How should the assessment of recommendations be represented to users?
- 4 (explicit) assessment methodes have been investigated:
- Yes/no question
- Star rating
- Comment function
- Note: explicit feedback takes much mental effort but has also a positive impact on the accuracy of the given feedback. However, the feedback mechanism developed in Cloud4all should also consider implicit feedback to reduce assessment effort. Positive feedback should be easy to give (implicit), e.g. it could be sufficient to assume that the acceptance of the recommendation is a positive reply. Explicit feedback, if users are content with the given suggestion, could be sufficientely done by a simple yes/no-question but also a time sparing rating method could be used. In contrast, if the user is not pleased with the recommendation, more options should be given to describe opinions and problems (e.g. through a comment function). The integration of feedback must have an effect on future recommendations. If a user explicitly rates a recommendation positively this should mean an improvement of the reputation of this specific suggestion or if estimated negative, the reputation should decrease.

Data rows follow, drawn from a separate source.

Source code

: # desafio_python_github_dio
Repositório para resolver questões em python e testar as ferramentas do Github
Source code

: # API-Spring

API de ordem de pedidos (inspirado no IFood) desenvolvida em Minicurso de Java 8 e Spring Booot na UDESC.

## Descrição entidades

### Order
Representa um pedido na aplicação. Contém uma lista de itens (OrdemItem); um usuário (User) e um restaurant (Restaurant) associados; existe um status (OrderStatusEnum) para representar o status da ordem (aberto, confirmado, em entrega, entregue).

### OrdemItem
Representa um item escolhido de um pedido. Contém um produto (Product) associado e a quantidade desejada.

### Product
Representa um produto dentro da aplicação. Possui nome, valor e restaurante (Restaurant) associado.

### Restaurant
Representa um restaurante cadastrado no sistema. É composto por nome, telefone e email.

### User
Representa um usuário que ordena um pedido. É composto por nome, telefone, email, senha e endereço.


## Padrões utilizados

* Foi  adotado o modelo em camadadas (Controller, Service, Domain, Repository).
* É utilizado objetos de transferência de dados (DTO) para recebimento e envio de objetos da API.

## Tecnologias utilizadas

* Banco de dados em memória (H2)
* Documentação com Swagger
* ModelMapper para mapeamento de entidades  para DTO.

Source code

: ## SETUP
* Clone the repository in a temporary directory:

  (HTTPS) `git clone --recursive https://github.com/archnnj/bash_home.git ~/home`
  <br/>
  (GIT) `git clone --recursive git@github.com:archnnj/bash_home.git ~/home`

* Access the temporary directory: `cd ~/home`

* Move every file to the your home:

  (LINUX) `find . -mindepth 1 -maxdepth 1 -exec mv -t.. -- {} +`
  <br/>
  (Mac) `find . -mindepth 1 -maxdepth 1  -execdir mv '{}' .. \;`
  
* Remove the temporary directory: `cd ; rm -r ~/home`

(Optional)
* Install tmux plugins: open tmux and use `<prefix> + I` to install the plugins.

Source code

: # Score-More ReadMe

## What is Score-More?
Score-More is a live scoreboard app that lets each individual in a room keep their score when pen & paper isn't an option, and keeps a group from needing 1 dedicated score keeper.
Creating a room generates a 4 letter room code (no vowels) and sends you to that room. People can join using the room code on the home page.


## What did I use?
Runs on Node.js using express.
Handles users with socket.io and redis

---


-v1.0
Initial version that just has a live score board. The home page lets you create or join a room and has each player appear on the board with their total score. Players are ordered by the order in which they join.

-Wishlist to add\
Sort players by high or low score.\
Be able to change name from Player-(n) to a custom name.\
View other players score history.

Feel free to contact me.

- Overall: No clear tendency which assessment method is preferred: star selection (47%); questionaire (43%); Yes/No question (30%); comment (26%).
- Group related:
- Male participants (58%) and power users (69%) showed a tendency towards the star rating method
- Female participants (54%) and non-power users (60%) preferred the questionnaire.
- Additional remarks given by participants
- A question or rating alone is not significant enough to present an opinion especially if users are not content with the recommendatation. Hence, it would be useful to offer an additional but optional comment function.
- Star rating is most of the times not well used as (one, three and five) star rankings do not offer an insight why the user choose an estimation. Even if widely used nowadays, not every user knows how a star rating works. This is why the rating should be defined beforehand.
- Settings that are frequentely adjusted by users (e.g. volume) should not trigger recommendations every time a user changes it. Possible solutions: allow users to exclude settings for which recommendations are unrequested. More general solution: allow users to specify the context for which recommendations are desired (e.g. application level, device level, preference category level, etc.).
- Another issue mentioned by the participants of the experiment was to be able to delay the recommendation. Users wish to get back to recommendation when they have time for that. Some email-providers handle this situation by providing the user with only a reminder of a new email and let them decide to when checking it.
- The evaluated design included an „Additional Settings“ options. Many participants declined the usage of this option even if they liked to work with additional settings when offered. One participant argued it is not obvious what is menat by additional configuration. Hence, even if the limitation of setting options was accepted it could be better to immediately present all configurations.